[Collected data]

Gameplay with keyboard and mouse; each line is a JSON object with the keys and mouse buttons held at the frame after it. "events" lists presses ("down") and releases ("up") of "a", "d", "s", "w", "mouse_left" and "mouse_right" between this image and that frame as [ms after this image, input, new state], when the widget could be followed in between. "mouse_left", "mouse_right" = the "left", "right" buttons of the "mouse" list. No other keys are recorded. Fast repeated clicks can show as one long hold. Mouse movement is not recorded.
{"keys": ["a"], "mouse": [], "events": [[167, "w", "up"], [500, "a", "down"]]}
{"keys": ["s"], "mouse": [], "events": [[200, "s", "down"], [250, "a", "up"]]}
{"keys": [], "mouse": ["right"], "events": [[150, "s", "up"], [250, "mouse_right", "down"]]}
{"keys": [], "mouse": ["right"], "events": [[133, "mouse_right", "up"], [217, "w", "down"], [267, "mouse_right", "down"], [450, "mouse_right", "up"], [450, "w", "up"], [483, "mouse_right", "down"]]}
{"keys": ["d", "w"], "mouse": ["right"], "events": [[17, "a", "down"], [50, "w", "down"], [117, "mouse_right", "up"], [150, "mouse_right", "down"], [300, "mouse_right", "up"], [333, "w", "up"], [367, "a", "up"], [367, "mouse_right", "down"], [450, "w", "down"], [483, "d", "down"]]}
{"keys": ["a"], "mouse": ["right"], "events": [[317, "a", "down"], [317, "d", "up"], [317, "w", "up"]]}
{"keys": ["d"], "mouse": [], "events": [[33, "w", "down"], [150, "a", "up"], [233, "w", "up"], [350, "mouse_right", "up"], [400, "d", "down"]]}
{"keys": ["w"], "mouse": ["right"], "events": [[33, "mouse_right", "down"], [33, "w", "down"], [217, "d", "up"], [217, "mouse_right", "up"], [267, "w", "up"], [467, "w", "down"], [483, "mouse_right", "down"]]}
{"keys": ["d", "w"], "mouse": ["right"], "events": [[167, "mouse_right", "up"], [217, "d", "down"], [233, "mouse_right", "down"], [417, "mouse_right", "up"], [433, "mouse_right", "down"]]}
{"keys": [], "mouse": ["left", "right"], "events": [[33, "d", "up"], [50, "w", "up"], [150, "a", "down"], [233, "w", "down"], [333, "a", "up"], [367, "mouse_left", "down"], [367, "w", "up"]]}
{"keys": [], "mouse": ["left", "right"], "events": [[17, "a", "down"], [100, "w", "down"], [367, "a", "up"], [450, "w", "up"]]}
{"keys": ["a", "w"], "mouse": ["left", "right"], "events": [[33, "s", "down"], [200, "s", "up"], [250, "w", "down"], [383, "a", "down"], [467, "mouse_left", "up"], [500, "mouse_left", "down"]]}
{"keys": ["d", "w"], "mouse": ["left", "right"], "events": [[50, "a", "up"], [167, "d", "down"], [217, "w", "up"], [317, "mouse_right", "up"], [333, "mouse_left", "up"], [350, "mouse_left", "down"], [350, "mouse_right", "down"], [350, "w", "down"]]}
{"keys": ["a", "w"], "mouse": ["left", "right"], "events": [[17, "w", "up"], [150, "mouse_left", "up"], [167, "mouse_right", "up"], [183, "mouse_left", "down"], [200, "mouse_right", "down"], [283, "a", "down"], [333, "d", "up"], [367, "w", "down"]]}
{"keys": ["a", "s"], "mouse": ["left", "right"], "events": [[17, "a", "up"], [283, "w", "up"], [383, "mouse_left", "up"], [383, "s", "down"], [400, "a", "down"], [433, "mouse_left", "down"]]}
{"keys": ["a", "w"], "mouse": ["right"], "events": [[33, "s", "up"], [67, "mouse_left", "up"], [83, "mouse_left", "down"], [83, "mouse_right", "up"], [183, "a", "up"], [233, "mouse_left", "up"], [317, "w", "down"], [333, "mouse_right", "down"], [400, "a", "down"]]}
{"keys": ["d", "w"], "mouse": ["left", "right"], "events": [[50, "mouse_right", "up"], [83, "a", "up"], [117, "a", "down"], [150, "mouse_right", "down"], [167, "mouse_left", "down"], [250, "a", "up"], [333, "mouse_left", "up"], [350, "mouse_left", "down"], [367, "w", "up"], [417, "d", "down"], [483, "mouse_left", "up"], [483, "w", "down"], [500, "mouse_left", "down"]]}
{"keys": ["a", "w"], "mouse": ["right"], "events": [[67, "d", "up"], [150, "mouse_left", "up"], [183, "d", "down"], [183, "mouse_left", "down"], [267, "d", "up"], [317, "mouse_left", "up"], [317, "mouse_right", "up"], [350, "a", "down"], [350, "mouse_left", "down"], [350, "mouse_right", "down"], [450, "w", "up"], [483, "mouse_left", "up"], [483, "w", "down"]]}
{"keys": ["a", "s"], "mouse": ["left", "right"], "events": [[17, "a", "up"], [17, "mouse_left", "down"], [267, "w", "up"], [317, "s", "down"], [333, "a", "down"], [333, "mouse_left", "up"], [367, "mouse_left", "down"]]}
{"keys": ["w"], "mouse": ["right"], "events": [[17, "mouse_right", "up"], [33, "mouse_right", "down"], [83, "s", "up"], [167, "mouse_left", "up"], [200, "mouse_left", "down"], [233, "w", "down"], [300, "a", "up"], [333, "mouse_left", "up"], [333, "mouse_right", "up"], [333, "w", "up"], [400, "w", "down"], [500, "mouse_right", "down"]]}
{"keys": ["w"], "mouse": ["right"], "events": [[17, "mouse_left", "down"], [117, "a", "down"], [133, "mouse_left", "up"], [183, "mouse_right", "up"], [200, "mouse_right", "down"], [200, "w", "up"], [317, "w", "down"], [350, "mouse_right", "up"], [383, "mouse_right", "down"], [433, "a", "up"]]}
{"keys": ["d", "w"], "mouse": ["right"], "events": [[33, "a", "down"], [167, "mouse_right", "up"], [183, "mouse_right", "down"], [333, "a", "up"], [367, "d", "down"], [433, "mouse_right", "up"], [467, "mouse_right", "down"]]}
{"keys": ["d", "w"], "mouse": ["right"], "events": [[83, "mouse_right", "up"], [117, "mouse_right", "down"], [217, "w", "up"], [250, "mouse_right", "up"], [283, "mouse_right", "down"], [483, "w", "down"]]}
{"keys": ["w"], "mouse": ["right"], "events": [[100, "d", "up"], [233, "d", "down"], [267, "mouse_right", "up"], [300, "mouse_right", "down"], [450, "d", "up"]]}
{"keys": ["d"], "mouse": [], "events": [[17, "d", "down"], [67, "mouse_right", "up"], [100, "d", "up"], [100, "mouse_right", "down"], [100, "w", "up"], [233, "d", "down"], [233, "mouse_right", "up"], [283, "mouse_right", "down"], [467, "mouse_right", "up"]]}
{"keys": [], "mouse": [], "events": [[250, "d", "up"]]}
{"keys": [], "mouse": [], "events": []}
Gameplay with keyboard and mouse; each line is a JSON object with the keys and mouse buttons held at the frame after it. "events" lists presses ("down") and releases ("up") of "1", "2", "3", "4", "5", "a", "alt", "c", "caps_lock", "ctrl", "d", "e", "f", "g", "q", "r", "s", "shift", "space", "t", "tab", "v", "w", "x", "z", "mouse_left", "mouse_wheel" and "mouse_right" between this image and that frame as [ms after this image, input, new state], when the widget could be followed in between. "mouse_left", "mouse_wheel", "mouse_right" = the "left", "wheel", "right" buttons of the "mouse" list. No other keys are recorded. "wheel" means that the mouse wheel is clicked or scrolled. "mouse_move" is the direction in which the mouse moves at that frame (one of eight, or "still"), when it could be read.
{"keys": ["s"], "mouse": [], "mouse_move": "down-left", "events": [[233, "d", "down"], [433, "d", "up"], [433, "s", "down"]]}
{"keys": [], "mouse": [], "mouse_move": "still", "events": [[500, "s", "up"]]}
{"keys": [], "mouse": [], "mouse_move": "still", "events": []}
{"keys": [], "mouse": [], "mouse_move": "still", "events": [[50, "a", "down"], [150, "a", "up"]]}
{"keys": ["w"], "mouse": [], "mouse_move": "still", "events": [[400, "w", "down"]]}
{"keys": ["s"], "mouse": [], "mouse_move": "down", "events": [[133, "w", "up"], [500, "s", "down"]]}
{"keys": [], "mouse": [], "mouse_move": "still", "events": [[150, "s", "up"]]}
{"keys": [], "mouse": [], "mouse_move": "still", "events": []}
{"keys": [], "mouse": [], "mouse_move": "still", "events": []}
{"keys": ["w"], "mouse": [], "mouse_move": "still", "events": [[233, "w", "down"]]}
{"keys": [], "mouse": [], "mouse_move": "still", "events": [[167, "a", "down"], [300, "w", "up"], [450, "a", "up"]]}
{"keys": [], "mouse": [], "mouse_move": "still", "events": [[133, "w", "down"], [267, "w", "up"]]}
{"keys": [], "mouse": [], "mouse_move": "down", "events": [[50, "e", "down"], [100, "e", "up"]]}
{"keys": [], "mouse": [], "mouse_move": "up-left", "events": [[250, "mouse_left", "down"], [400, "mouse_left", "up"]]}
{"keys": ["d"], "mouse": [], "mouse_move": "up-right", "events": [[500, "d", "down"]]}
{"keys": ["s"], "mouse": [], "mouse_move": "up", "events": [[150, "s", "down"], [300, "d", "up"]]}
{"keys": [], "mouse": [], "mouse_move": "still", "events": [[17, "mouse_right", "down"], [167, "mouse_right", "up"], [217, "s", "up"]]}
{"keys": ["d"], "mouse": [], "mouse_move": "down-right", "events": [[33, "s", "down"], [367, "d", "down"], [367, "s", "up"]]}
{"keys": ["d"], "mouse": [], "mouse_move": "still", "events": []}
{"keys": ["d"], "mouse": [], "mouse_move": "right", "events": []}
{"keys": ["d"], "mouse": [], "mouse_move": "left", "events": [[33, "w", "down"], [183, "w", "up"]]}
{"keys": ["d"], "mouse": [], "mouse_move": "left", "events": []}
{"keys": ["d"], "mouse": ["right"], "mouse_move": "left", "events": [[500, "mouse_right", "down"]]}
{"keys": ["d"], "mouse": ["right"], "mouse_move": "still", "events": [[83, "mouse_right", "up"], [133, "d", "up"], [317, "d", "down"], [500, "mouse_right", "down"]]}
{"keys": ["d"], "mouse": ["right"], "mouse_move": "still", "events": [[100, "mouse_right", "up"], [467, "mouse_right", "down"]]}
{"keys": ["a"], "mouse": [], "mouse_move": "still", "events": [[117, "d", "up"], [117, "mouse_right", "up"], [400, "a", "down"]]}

Your instructions:
Each line in the data that holds the string "Gameplay" should be found and copied.

Answer:
Gameplay with keyboard and mouse; each line is a JSON object with the keys and mouse buttons held at the frame after it. "events" lists presses ("down") and releases ("up") of "a", "d", "s", "w", "mouse_left" and "mouse_right" between this image and that frame as [ms after this image, input, new state], when the widget could be followed in between. "mouse_left", "mouse_right" = the "left", "right" buttons of the "mouse" list. No other keys are recorded. Fast repeated clicks can show as one long hold. Mouse movement is not recorded.
Gameplay with keyboard and mouse; each line is a JSON object with the keys and mouse buttons held at the frame after it. "events" lists presses ("down") and releases ("up") of "1", "2", "3", "4", "5", "a", "alt", "c", "caps_lock", "ctrl", "d", "e", "f", "g", "q", "r", "s", "shift", "space", "t", "tab", "v", "w", "x", "z", "mouse_left", "mouse_wheel" and "mouse_right" between this image and that frame as [ms after this image, input, new state], when the widget could be followed in between. "mouse_left", "mouse_wheel", "mouse_right" = the "left", "wheel", "right" buttons of the "mouse" list. No other keys are recorded. "wheel" means that the mouse wheel is clicked or scrolled. "mouse_move" is the direction in which the mouse moves at that frame (one of eight, or "still"), when it could be read.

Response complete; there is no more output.